Giorgetta, our tour manager, tried to convince him to go to an urgent care clinic for stitches (as did Joanne and Bob, the two other retired physicians in our group) but in a case of "physician, heal thyself" Martin resisted the suggestion and asked to be taken to a pharmacy instead, where he rigged together a complicated bandage for his lip using gauze and steri-strips/butterfly bandages.
He missed the first part of our tour around the archaeological park at Selinunte, but was able to rejoin us in time for the short bus ride up the hill to the ancient acropolis (which overlooks the sea) and is crowned with the remaining columns of the Temple of Hercules.
While Giorgetta and Pasquale (our dapper bus driver) took Martin and his wife to a pharmacy, Professor Bob led us on a tour of Selinunte's magnificent temples. They all collapsed as a result of earthquakes at some point in Sicily's history, but were left alone after that and not looted for stone like a lot of other Greek and Roman sites in Europe. Only one temple has been reconstructed, and the rest are strung out along the valley floor in damned impressive piles of rubble, their jumbled columns and huge blocks of stones heaped like abandoned Legos.
When the bus returned, we hopped aboard for a quick ride up the hill to the ancient acropolis. There, we found more collapsed temples, but also the remains of rows of ancient Greek houses (with tiny rooms by Roman standards, and today's standards as well).
We finished off the day's touring by driving five minutes to the modern town, and having a leisurely seafood lunch at a little restaurant located right on the beach. Today's dishes included shellfish-and-shrimp risotto, and pasta with chopped salty ham or bacon, followed by a course of battered and fried swordfish steaks and boiled peel-and-eat shrimp, with a platter of sweet grapes for dessert.
From there, hot, sweaty and tired from several hours' worth of clambering around the ruins, we settled back and enjoyed a 90-minute drive down the coast to Agrigento. The scenery was spectactular: rugged limestone bluffs and hills covered with a green carpet of vineyards, olive groves, fig trees, pomegranate trees weighed down with scarlet fruit, and blooming oleander and hibiscus bushes.
Our first sight of Agrigento in the late afternoon was an interesting mix of the beautiful and the industrial. The outskirts of the city have a lot of farms-turned-B&Bs and holiday houses. Then, as you drive a little further along, a huge oil refinery comes into view, surrounded by lots and lots of tall apartment blocks, with dozens of oil tankers anchored just offshore.
We passed through this part of the city, following the signs for the archaeological park, then turned off onto a dirt road. The bus bumped and swayed, then turned into a large field and parked. Our hotel for the next two nights is a charming old farmhouse-turned-bed-and-breakfast. Built around a very pretty courtyard, with a terraced garden leading down the slope of a hill to an olive grove, it's really pretty.
The rooms are quaint, with tiled floors and antique furniture, with thick stone walls to keep out the heat of the day (though there's an air-conditioner dripping water into the middle of the short hallway leading to the bathroom).

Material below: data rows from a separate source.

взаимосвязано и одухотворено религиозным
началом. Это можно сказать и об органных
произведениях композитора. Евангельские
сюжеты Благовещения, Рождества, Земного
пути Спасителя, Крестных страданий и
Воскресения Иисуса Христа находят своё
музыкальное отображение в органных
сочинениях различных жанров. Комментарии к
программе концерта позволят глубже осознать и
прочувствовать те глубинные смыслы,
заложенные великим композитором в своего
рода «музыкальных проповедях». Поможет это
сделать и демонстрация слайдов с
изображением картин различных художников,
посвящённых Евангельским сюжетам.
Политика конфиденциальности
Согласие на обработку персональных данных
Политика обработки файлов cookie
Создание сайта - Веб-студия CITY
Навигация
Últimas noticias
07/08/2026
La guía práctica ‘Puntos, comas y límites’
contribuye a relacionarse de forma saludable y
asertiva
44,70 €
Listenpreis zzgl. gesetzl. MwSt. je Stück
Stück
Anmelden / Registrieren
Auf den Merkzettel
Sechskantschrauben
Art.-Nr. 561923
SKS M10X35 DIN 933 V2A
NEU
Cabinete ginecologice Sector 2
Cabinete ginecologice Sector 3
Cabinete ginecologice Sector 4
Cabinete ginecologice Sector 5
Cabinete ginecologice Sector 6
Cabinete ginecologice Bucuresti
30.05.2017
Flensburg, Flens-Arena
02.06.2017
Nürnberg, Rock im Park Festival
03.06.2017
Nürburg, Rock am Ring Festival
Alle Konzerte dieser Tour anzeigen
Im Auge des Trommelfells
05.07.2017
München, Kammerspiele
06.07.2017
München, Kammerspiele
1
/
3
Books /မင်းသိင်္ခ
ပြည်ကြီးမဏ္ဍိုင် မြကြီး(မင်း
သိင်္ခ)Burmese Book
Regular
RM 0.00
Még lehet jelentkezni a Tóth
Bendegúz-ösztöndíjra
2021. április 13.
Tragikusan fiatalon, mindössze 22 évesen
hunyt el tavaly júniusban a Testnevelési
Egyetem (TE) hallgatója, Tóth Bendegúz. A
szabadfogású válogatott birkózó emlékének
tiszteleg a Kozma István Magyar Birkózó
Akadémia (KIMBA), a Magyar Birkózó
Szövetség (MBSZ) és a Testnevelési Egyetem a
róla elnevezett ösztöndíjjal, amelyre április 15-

And best of all, the windows of my room look out over the ruins of three ancient Greek temples, located in the archaeological park about 2-3 miles away.
Currently, they're bathed in the soft red-gold light of the setting sun, and I've been propping my camera on the window-sill to take long-exposure photos with my telephoto lens.
In another hour or so, the temples will be illuminated with floodlights, and I'll take another set of photos before heading downstairs to our 8 p.m. dinner.
Tomorrow, we'll begin our day with a visit to the National Museum, which houses the archaeological finds from Agrigento, then we'll be spending the afternoon touring the various temples. (I can see three from my window, and I believe that there are at least five temples, total.)